*** Opening of Document segment ***

Quick recap: An alien lands his ship in the middle of Washington DC to declare that his planet is SO done with your shit, Earth. Get it together, you guys.
Fun (?) fact: According to IMDb, The Day the Earth Stood Still is a Christian allegory. It makes sense when you think about it: man comes to Earth preaching peace, gets wounded, resurrects, has super cool killing robot. It all fits! Even the name Klaatu adopts, Carpenter, has religious connotations. Director Robert Wise hadn’t considered any of this which makes me wonder if it is possible to do an accidental allegory.
My thoughts: I’m not a fan of Sci-fi generally, but I make an exception when watching movies from the 1950s. I love how there’s a fine line between a movie becoming a classic, like this one, or fodder for Mystery Science Theater 3000. I see why it is such an important film and yet, it’s almost impossible for me not to imagine Tom Servo, Mike and Crooooooow sitting at the bottom of my screen, taking turns with their witty one-liners. It is both a blessing and a curse to live life like this, let me tell you.
Overall, I generally enjoyed the movie. The special effects were impressive and also a little bit cheesy. Gort was my favorite part of the film because his two roles were either KILLING ALL HUMANKIND or cradling Klaatu like a baby in his arms. I think we would be more likely to embrace our robot overlords if they also had a cradling function like Gort did.
As much as I enjoy a good symbolic film, I felt like parts of The Day the Earth Stood Still were a bit heavy handed. Peace for all mankind? I can dig it, but not when you go all preachy on me. Klaatu annoyed me from the very beginning, when he was shot and retorted that he was just giving us a tool to study life on other planets, but we ruined it and this is why we can’t have nice things. He then allows the military to take him to Walter Reed hospital but doesn’t really even need doctors because he has his own fancy salve. I also appreciated the irony that Klaatu refused to speak to the President of the United States about his mission because he wanted to talk to all nations at once so as not to take sides. And yet, he has landed his ship in the middle of Washington DC! We all know we are your favorite, buddy, don’t deny it.

*** Close of Document segment ***
*** Opening of Excerpted records ***

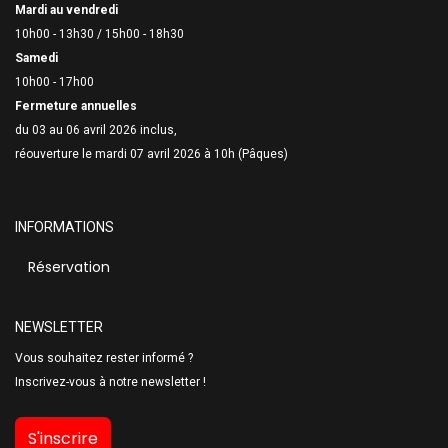
Mardi au vendredi
10h00 - 13h30 /
15h00 - 18h30
Samedi
10h00 - 17h00
Fermeture annuelles
du 03 au 06 avril 2026 inclus,
réouverture le mardi 07 avril 2026 à 10h (Pâques)
INFORMATIONS
Réservation
NEWSLETTER
Vous souhaitez rester informé ?
Inscrivez-vous à notre newsletter !
S'inscrire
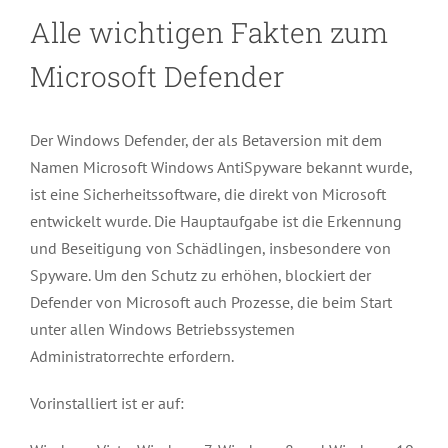
Alle wichtigen Fakten zum
Microsoft Defender
Der Windows Defender, der als Betaversion mit dem
Namen Microsoft Windows AntiSpyware bekannt wurde,
ist eine Sicherheitssoftware, die direkt von Microsoft
entwickelt wurde. Die Hauptaufgabe ist die Erkennung
und Beseitigung von Schädlingen, insbesondere von
Spyware. Um den Schutz zu erhöhen, blockiert der
Defender von Microsoft auch Prozesse, die beim Start
unter allen Windows Betriebssystemen
Administratorrechte erfordern.
Vorinstalliert ist er auf:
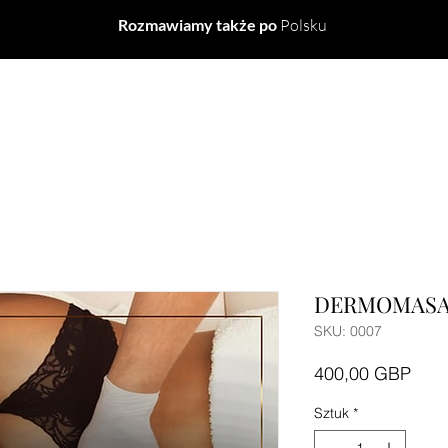
Rozmawiamy także po
Polsku
EP
ZABIEGI
CENNIK
KURSY CPD
KURSY 
DERMOMAS
SKU: 0007
Cen
400,00 GBP
Sztuk
*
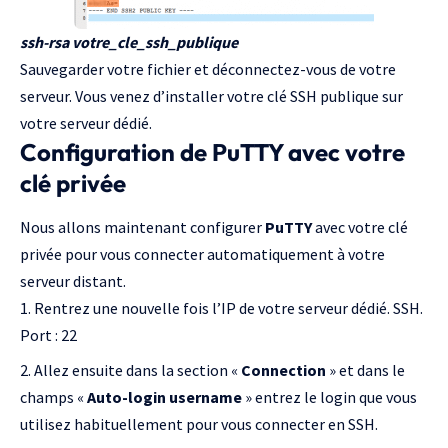
ssh-rsa votre_cle_ssh_publique
Sauvegarder votre fichier et déconnectez-vous de votre
serveur. Vous venez d’installer votre clé SSH publique sur
votre serveur dédié.
Configuration de PuTTY avec votre
clé privée
Nous allons maintenant configurer
PuTTY
avec votre clé
privée pour vous connecter automatiquement à votre
serveur distant.
Rentrez une nouvelle fois l’IP de votre serveur dédié. SSH.
Port : 22
Allez ensuite dans la section «
Connection
» et dans le
champs «
Auto-login username
» entrez le login que vous
utilisez habituellement pour vous connecter en SSH.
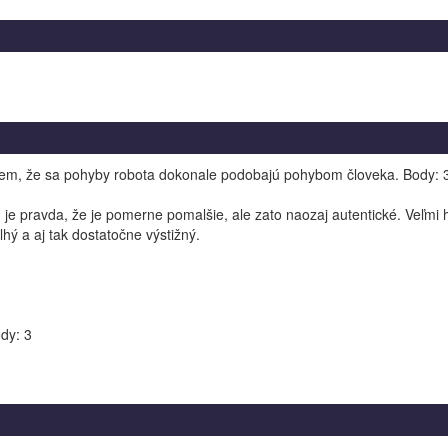
jem, že sa pohyby robota dokonale podobajú pohybom človeka. Body: 
 je pravda, že je pomerne pomalšie, ale zato naozaj autentické. Veľmi 
dlhý a aj tak dostatočne výstižný.
ody: 3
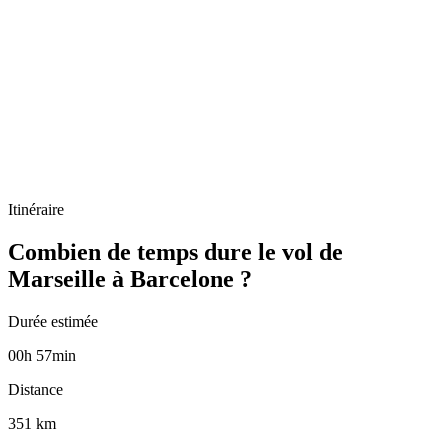
Itinéraire
Combien de temps dure le vol de
Marseille à Barcelone ?
Durée estimée
00
h
57
min
Distance
351 km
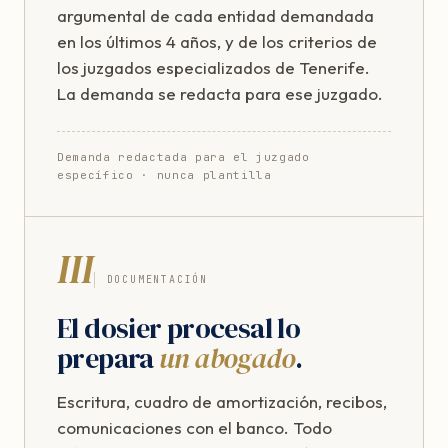
argumental de cada entidad demandada
en los últimos 4 años, y de los criterios de
los juzgados especializados de Tenerife.
La demanda se redacta para ese juzgado.
Demanda redactada para el juzgado
específico · nunca plantilla
III
DOCUMENTACIÓN
El dosier procesal lo
prepara
un abogado
.
Escritura, cuadro de amortización, recibos,
comunicaciones con el banco. Todo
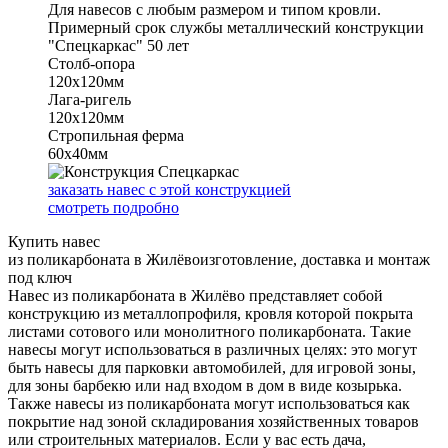
Для навесов с любым размером и типом кровли.
Примерный срок службы металлический конструкции
"Спецкаркас" 50 лет
Столб-опора
120х120мм
Лага-ригель
120х120мм
Стропильная ферма
60х40мм
заказать навес с этой конструкцией
смотреть подробно
Купить навес
из поликарбоната в Жилёво
изготовление, доставка и монтаж
под ключ
Навес из поликарбоната в Жилёво представляет собой
конструкцию из металлопрофиля, кровля которой покрыта
листами сотового или монолитного поликарбоната. Такие
навесы могут использоваться в различных целях: это могут
быть навесы для парковки автомобилей, для игровой зоны,
для зоны барбекю или над входом в дом в виде козырька.
Также навесы из поликарбоната могут использоваться как
покрытие над зоной складирования хозяйственных товаров
или строительных материалов. Если у вас есть дача,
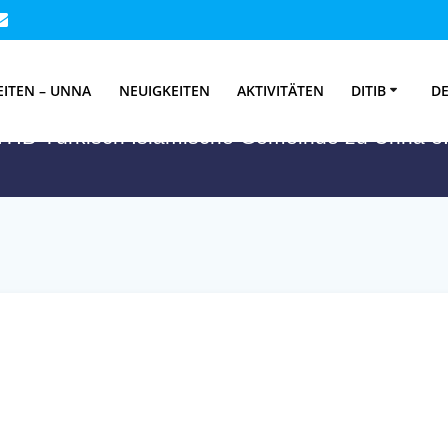
wort:
Nordrhein-W
EITEN – UNNA
NEUIGKEITEN
AKTIVITÄTEN
DITIB
DE
ITIB-Türkisch Islamische Gemeinde zu Unna e.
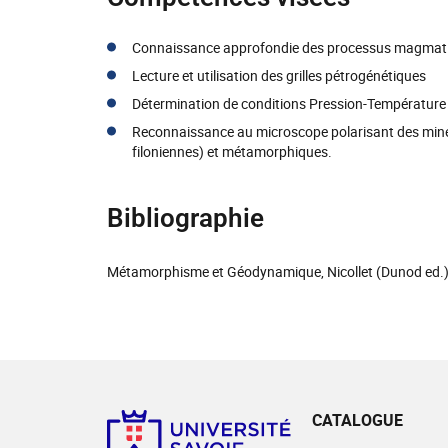
Connaissance approfondie des processus magmat
Lecture et utilisation des grilles pétrogénétiques
Détermination de conditions Pression-Température
Reconnaissance au microscope polarisant des miné
filoniennes) et métamorphiques.
Bibliographie
Métamorphisme et Géodynamique, Nicollet (Dunod ed.
CATALOGUE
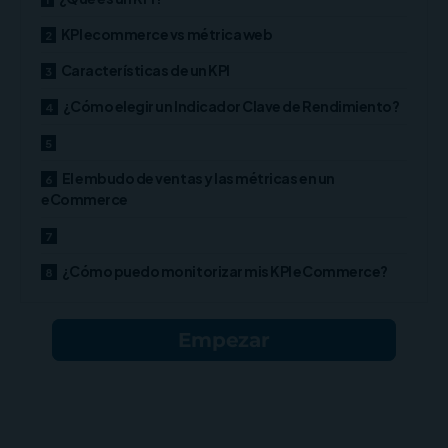
KPI ecommerce vs métrica web
Características de un KPI
¿Cómo elegir un Indicador Clave de Rendimiento?
El embudo de ventas y las métricas en un
eCommerce
¿Cómo puedo monitorizar mis KPI eCommerce?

*** Close of Excerpted records ***

Which details does the movie review give as signs that The Day the Earth Stood Still is a Christian allegory? Rely only on the text to complete the tasks.

- A man comes to Earth preaching peace.
- He gets wounded.
- He resurrects.
- He has a super cool killing robot.
- The name Klaatu adopts, Carpenter, has religious connotations.